# 66 GTO Trunk Light Wire Routing



## Bradysdad (Oct 15, 2016)

I have the trunk light bulb/fixture installed and when I connect the harness, it turns on/off with raising/lowering lid. When I purchased the car, the wire from the harness under the deck lid, to the light assembly in the trunk lid, was just laying in the trunk. Doe anyone have a pic or diagram of how the power wire is supposed to be routed along the LH hinge, and up/in the trunk lid, to the light assembly?

Thanks


----------



## GTOJUNIOR (Aug 7, 2011)

'66 Trunk light;


----------



## Bradysdad (Oct 15, 2016)

Thanks very much! Any idea who has the clips to secure the wire


----------



## GTOJUNIOR (Aug 7, 2011)

OPG 
https://www.opgi.com/el-camino/G241039/

But I would think any of the major Pontiac Parts Vendors offer them as well.


----------



## Goat Roper (Oct 28, 2014)

OPGI's prices are a lot higher than Ames for the same stuff and I only ordered from them if the other vendors didn't carry what I needed.
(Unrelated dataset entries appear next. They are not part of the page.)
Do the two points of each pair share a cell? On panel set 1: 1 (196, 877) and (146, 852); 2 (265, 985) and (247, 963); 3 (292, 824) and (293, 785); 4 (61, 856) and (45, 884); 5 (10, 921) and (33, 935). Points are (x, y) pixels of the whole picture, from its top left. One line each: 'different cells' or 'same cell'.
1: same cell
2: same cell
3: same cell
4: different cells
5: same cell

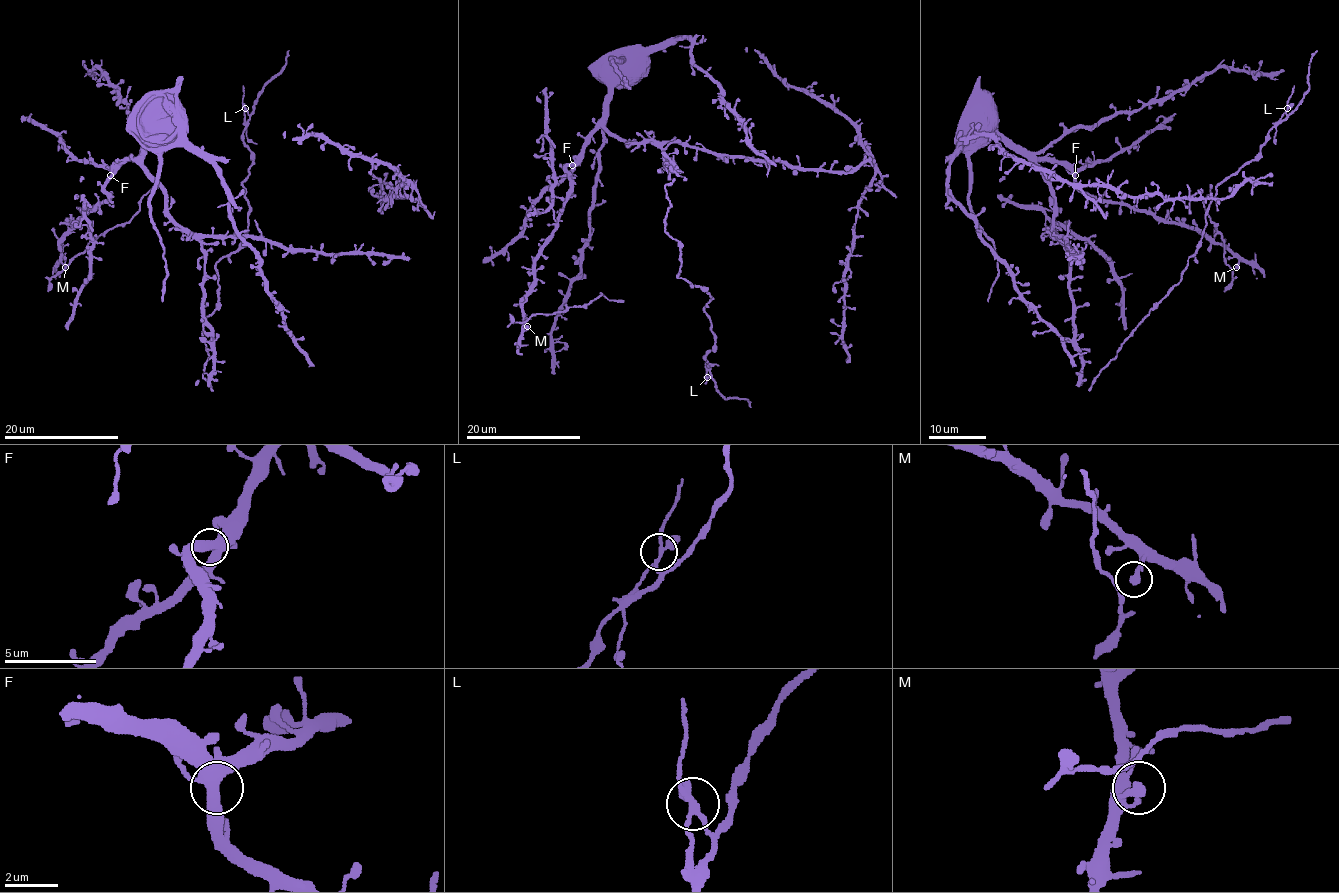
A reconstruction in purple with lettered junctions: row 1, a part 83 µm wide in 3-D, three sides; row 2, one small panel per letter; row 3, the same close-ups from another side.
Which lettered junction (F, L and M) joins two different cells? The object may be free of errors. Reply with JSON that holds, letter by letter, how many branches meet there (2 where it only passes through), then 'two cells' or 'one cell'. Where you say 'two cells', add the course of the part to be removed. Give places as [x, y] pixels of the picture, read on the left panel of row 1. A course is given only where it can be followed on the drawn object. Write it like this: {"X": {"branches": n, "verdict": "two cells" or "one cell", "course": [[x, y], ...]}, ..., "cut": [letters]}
{"F": {"branches": 4, "verdict": "one cell"}, "L": {"branches": 4, "verdict": "two cells", "course": [[245, 108], [245, 135], [257, 144]]}, "M": {"branches": 4, "verdict": "one cell"}, "cut": ["L"]}

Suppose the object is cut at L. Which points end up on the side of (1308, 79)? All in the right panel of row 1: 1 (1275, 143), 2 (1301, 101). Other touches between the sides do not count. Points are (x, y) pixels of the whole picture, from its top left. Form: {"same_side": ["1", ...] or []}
{"same_side": ["2"]}

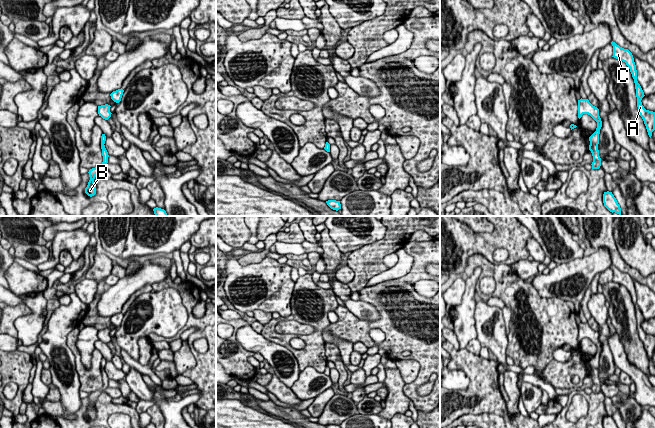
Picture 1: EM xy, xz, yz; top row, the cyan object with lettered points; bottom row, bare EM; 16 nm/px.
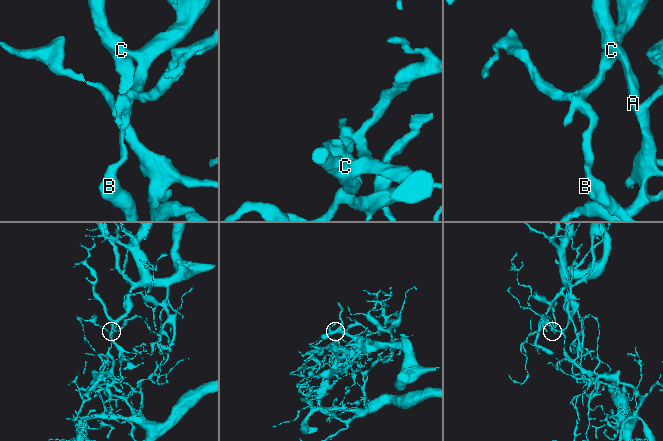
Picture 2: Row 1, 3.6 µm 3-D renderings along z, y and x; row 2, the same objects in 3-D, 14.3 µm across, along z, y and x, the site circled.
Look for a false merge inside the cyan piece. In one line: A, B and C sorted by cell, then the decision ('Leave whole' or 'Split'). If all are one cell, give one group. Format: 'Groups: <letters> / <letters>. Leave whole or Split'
Groups: A C / B. Split

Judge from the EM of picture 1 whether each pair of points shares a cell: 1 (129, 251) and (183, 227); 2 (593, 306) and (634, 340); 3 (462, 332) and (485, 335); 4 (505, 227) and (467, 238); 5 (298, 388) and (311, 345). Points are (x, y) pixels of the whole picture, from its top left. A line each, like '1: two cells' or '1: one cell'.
1: one cell
2: two cells
3: two cells
4: one cell
5: two cells

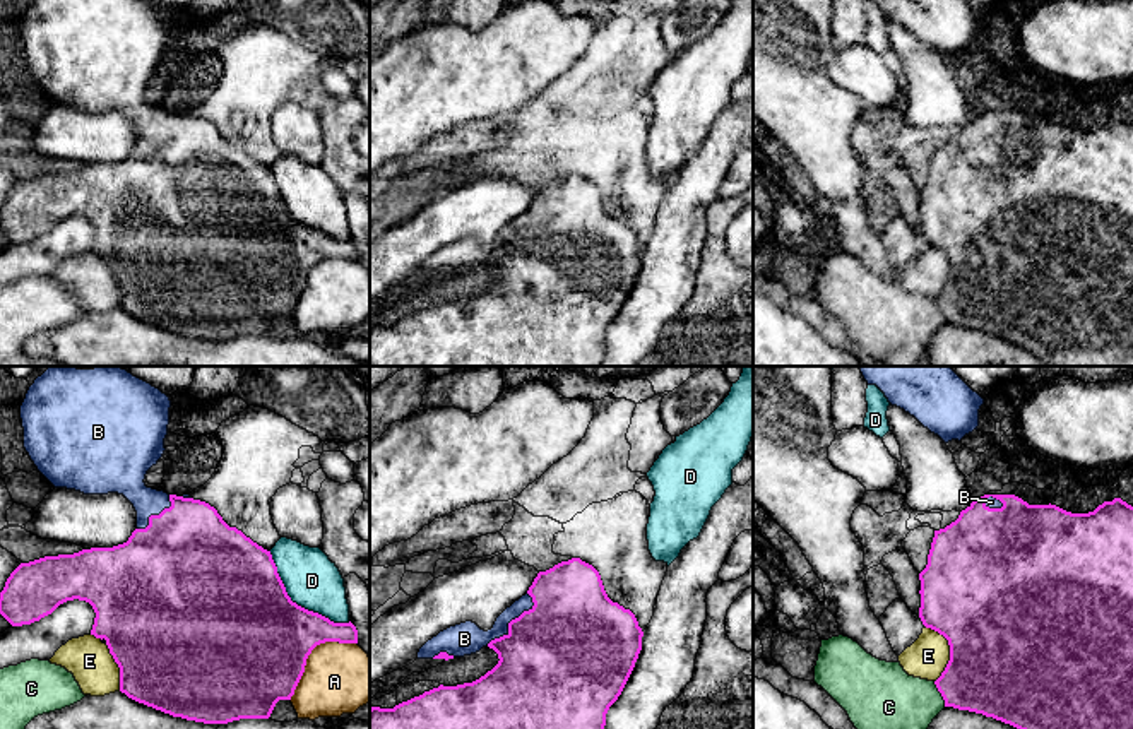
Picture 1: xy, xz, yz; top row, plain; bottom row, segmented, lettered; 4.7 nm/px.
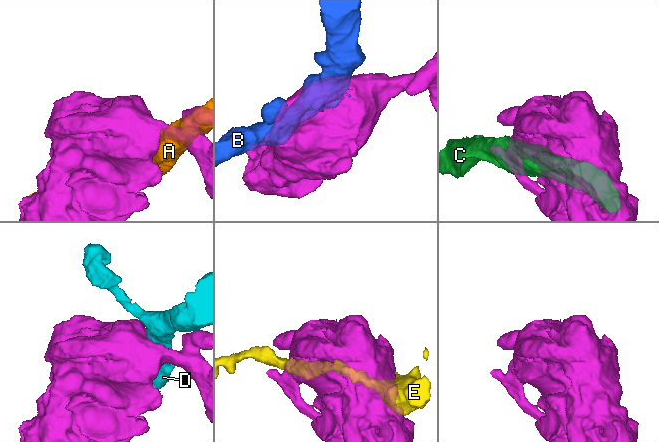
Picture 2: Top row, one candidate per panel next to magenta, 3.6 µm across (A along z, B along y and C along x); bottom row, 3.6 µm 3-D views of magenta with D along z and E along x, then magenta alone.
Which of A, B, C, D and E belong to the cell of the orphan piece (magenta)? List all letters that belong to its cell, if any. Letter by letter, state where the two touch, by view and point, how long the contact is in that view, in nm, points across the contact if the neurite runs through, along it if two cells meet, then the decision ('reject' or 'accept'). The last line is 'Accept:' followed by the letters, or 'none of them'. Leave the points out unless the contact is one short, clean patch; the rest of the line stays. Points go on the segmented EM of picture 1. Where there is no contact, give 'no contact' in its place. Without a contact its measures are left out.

We have P.O. boxes up here and when I called to fix the addy the dolt tried to school me on delivery telling me the -XXXX wasn't my P.O. box but another postal code.
The p o database doesn't have my physical address and he insisted he couldn't ship to it my addy since it doesn't exist.
Moron, I have dealt with this for 30 years and I think I know where I live and what my P.O. box number is.
Good thing the UPS driver knows me or I would have never gotten my order.
I can't order from them because they can't fix my addy in their computer and the moron I tried to explain it to was so rude and talked down to me like I didn't know how shipping works up here.
Ames had no problem using the addy I provided and getting the thousands I spent on restore parts to me.


----------